Aghia Efimia: Pretty, white chapel at Aghia Efimia port, which gave its name to the village. It is honored on 11 June, with procession.
Aghios Spyridonas: The church of Aghios Spyridonas is located at Argostoli and has an excellent gold-filled woodcut templon, transferred here by the old capital church. Here, it is the starting point of the yearly procession, on 11 August, honouring the victims of the disastrous earthquakes in 1953.
Early Christian basilica at Fiskardo: At Chtouria region, at Fiskardo, an early Christian basilica of the 6th century was discovered. It is said that here, in 1438, the Byzantine emperor Ioannis Paleologos was hosted.
Monastery of Aghios Andreas of Milapidia: It is located 10km far from Argostoli, near Peratata village. It was founded in 1587. In 1639, the Greek Romanian princess Roxane, renamed nun Romila, started her monastic life here and donated a large amount of money to the monastery and brought a valuable spiritual treasure from Mount Athos. This was the Holy remains of the right foot (sole) of Apostle Andreas, with the hole from the crucifixion of the Saint. Today, the monastery is used as an Ecclesiastical museum. The Saint was given the name “Milapidia” (a tree with fruits) , because it is said that his icon was found under that tree.
Monastery of Aghios Gerasimos: Aghios Gerasimos is the patron saint of the island. It is situated at Omala village, in the “valley of 40 wells”, as it is known, at the west of Argostoli. Here, the undecaying relic of the Saint is kept in a glass relic-case within a magnificent silver sarcophagus, placed above the Saint’s tomb, near the entrance for the cave where he lived. He is celebrated twice a year; on 16 August (the day of his death) and on 20 October (the day of the translation of his relics), when the Saint’s remains are brought out and carried in procession to the plane tree, that the Saint has planted.
Monastery of Kipouria: This monastery is located, at the western coasts of Lixouri, 15km from there, in a fascinating location on the edge of a cliff above the sea. It is a very old, historical monastery, built in 17th century. Its name is owned to the many gardens (in greek garden=kipos) that there were in that place. The relics of various Saints are kept in the monastery as well as the sculls of its founders. Today, only a monk lives here and welcomes the visitors not only on 25 March and 14 September, when the monastery is celebrated, but every single day. Don’t miss the view from here during the sunset.
Monastery of Panaghia Kechrionos (Virgin Mary): It was firstly built in the 18th century by Zakynthian sailors. However, the current church was built in 1828. It is mostly famous for the miraculous icon of Panaghia (Virgin Mary). According to the legend, three sailors from Lixouri were captured in Algeria and, the day before the Virgin Mary’s celebration day (14 August), they were praying to her to help them return to their island. When they woke up they found themselves under a small bridge near the monastery. Since then, they decided to restore the monastery and become monks.

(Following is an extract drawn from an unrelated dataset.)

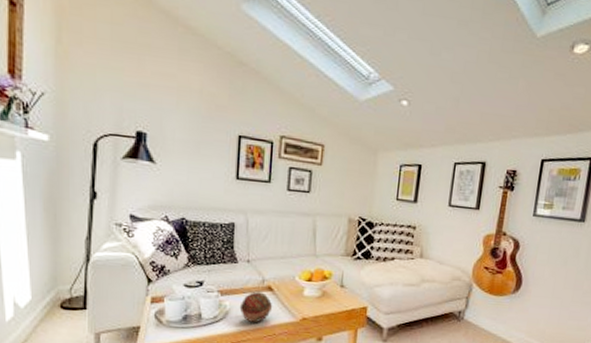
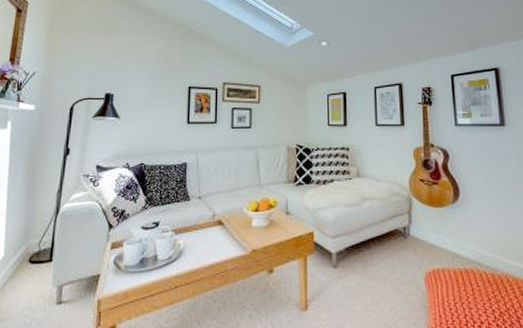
decorative ball: present [239,292,273,323] -> none [192,227,224,260]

Monastery of Theotokos of Sission: The monastery is located at Lourdas cove, in south Kefalonia. It is said that it was built in the 13th century by Aghios Franghiscos of Assisi (San Francisco). Its name, “Sissia”, probably derives from the word Assisi. In the monastery there are considerable portable icons. Today, the important icon of “Virgin of Sission”, which was made in the 15th century and was in the monastery, is at Apostle Andreas museum, at Peratata.
Panaghia Lagouvarda (Virgin Mary): The church is situated at Markopoulo village, 25km far from Argostoli. It was built on the site of the old Virgin’s Monastery which was destroyed by the Turks. It is said that the nuns that were living here, stayed unharmed from the poisonous snakes that appeared on the miraculous icon of Panaghia, known as “Lagouvarda”. Since then, in remembrance of the miracle, every year between the 6th and 15th August harmless snakes appear miraculously on the venerated Virgin’s icon, with a cross on their head. They are considered to be a prophesy of good luck and locals say they did not appear in the year of the earthquake in 1953. The snakes disappear on the day of the festival after they have visited inside the church and have climbed all over the icons.